* [Problem] All of the entries are to be written out again verbatim.

* [Available data]
• • • •
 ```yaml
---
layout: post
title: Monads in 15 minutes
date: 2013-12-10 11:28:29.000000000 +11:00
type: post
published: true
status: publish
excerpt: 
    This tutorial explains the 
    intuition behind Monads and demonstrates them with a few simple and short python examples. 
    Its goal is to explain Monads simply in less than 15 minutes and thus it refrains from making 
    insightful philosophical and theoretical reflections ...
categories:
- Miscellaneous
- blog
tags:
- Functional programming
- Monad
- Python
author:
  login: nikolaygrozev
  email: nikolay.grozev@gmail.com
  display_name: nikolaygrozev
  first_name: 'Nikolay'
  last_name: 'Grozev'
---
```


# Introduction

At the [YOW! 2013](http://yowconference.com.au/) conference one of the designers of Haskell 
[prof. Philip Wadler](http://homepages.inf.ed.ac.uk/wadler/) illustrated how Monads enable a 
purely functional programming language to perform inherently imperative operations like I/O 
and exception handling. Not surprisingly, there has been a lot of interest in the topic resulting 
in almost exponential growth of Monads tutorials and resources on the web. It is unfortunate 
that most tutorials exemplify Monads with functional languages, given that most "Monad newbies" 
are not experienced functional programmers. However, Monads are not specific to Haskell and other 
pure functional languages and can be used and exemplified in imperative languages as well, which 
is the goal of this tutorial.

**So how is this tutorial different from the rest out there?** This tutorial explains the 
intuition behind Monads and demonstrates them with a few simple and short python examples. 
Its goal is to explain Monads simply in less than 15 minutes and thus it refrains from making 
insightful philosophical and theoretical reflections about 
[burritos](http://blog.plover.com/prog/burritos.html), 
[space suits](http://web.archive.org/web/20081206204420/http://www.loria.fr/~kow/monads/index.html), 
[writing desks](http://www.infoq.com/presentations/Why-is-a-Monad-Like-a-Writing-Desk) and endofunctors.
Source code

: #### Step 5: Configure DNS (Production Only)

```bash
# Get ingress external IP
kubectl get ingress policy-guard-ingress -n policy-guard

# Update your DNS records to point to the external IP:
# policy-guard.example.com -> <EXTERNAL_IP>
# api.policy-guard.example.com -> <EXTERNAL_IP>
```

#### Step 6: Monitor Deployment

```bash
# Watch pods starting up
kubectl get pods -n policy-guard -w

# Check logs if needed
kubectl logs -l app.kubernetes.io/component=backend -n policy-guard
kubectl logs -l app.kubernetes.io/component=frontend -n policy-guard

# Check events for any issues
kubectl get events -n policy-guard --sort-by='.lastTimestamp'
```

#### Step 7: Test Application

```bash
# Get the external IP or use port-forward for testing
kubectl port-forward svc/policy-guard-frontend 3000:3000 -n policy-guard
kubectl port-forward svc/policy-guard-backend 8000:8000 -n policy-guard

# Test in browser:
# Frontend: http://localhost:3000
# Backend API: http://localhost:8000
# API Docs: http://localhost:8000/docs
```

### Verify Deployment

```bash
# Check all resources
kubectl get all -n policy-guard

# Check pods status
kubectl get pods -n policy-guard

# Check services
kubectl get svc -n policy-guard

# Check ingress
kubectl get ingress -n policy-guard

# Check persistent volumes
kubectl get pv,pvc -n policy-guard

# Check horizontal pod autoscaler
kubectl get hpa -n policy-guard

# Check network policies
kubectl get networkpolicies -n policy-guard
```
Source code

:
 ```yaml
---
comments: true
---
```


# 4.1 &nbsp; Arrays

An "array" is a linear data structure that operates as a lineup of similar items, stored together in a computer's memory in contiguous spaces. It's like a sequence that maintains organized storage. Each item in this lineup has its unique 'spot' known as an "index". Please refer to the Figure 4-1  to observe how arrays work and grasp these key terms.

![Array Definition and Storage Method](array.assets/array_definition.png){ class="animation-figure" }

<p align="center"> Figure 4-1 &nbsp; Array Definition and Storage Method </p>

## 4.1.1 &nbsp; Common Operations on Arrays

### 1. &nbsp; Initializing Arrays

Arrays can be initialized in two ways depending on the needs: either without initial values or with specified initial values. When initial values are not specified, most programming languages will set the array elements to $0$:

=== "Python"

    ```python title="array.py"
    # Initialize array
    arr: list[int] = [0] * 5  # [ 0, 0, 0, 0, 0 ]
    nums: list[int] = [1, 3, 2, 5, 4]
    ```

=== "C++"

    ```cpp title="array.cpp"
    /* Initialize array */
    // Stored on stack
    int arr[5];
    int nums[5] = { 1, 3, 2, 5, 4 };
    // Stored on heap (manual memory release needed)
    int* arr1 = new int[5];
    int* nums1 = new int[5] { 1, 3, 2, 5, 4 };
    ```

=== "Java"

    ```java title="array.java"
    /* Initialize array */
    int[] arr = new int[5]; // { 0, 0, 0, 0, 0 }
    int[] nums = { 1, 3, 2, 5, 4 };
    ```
• • • •
* [Task solution]
 ```yaml
---
layout: post
title: Monads in 15 minutes
date: 2013-12-10 11:28:29.000000000 +11:00
type: post
published: true
status: publish
excerpt: 
    This tutorial explains the 
    intuition behind Monads and demonstrates them with a few simple and short python examples. 
    Its goal is to explain Monads simply in less than 15 minutes and thus it refrains from making 
    insightful philosophical and theoretical reflections ...
categories:
- Miscellaneous
- blog
tags:
- Functional programming
- Monad
- Python
author:
  login: nikolaygrozev
  email: nikolay.grozev@gmail.com
  display_name: nikolaygrozev
  first_name: 'Nikolay'
  last_name: 'Grozev'
---
```


# Introduction

At the [YOW! 2013](http://yowconference.com.au/) conference one of the designers of Haskell 
[prof. Philip Wadler](http://homepages.inf.ed.ac.uk/wadler/) illustrated how Monads enable a 
purely functional programming language to perform inherently imperative operations like I/O 
and exception handling. Not surprisingly, there has been a lot of interest in the topic resulting 
in almost exponential growth of Monads tutorials and resources on the web. It is unfortunate 
that most tutorials exemplify Monads with functional languages, given that most "Monad newbies" 
are not experienced functional programmers. However, Monads are not specific to Haskell and other 
pure functional languages and can be used and exemplified in imperative languages as well, which 
is the goal of this tutorial.

**So how is this tutorial different from the rest out there?** This tutorial explains the 
intuition behind Monads and demonstrates them with a few simple and short python examples. 
Its goal is to explain Monads simply in less than 15 minutes and thus it refrains from making 
insightful philosophical and theoretical reflections about 
[burritos](http://blog.plover.com/prog/burritos.html), 
[space suits](http://web.archive.org/web/20081206204420/http://www.loria.fr/~kow/monads/index.html), 
[writing desks](http://www.infoq.com/presentations/Why-is-a-Monad-Like-a-Writing-Desk) and endofunctors.
Source code

: #### Step 5: Configure DNS (Production Only)

```bash
# Get ingress external IP
kubectl get ingress policy-guard-ingress -n policy-guard

# Update your DNS records to point to the external IP:
# policy-guard.example.com -> <EXTERNAL_IP>
# api.policy-guard.example.com -> <EXTERNAL_IP>
```

#### Step 6: Monitor Deployment

```bash
# Watch pods starting up
kubectl get pods -n policy-guard -w

# Check logs if needed
kubectl logs -l app.kubernetes.io/component=backend -n policy-guard
kubectl logs -l app.kubernetes.io/component=frontend -n policy-guard

# Check events for any issues
kubectl get events -n policy-guard --sort-by='.lastTimestamp'
```

#### Step 7: Test Application

```bash
# Get the external IP or use port-forward for testing
kubectl port-forward svc/policy-guard-frontend 3000:3000 -n policy-guard
kubectl port-forward svc/policy-guard-backend 8000:8000 -n policy-guard

# Test in browser:
# Frontend: http://localhost:3000
# Backend API: http://localhost:8000
# API Docs: http://localhost:8000/docs
```

### Verify Deployment

```bash
# Check all resources
kubectl get all -n policy-guard

# Check pods status
kubectl get pods -n policy-guard

# Check services
kubectl get svc -n policy-guard

# Check ingress
kubectl get ingress -n policy-guard

# Check persistent volumes
kubectl get pv,pvc -n policy-guard

# Check horizontal pod autoscaler
kubectl get hpa -n policy-guard

# Check network policies
kubectl get networkpolicies -n policy-guard
```
Source code

:
 ```yaml
---
comments: true
---
```


# 4.1 &nbsp; Arrays

An "array" is a linear data structure that operates as a lineup of similar items, stored together in a computer's memory in contiguous spaces. It's like a sequence that maintains organized storage. Each item in this lineup has its unique 'spot' known as an "index". Please refer to the Figure 4-1  to observe how arrays work and grasp these key terms.

![Array Definition and Storage Method](array.assets/array_definition.png){ class="animation-figure" }

<p align="center"> Figure 4-1 &nbsp; Array Definition and Storage Method </p>

## 4.1.1 &nbsp; Common Operations on Arrays

### 1. &nbsp; Initializing Arrays

Arrays can be initialized in two ways depending on the needs: either without initial values or with specified initial values. When initial values are not specified, most programming languages will set the array elements to $0$:

=== "Python"

    ```python title="array.py"
    # Initialize array
    arr: list[int] = [0] * 5  # [ 0, 0, 0, 0, 0 ]
    nums: list[int] = [1, 3, 2, 5, 4]
    ```

=== "C++"

    ```cpp title="array.cpp"
    /* Initialize array */
    // Stored on stack
    int arr[5];
    int nums[5] = { 1, 3, 2, 5, 4 };
    // Stored on heap (manual memory release needed)
    int* arr1 = new int[5];
    int* nums1 = new int[5] { 1, 3, 2, 5, 4 };
    ```

=== "Java"

    ```java title="array.java"
    /* Initialize array */
    int[] arr = new int[5]; // { 0, 0, 0, 0, 0 }
    int[] nums = { 1, 3, 2, 5, 4 };
    ```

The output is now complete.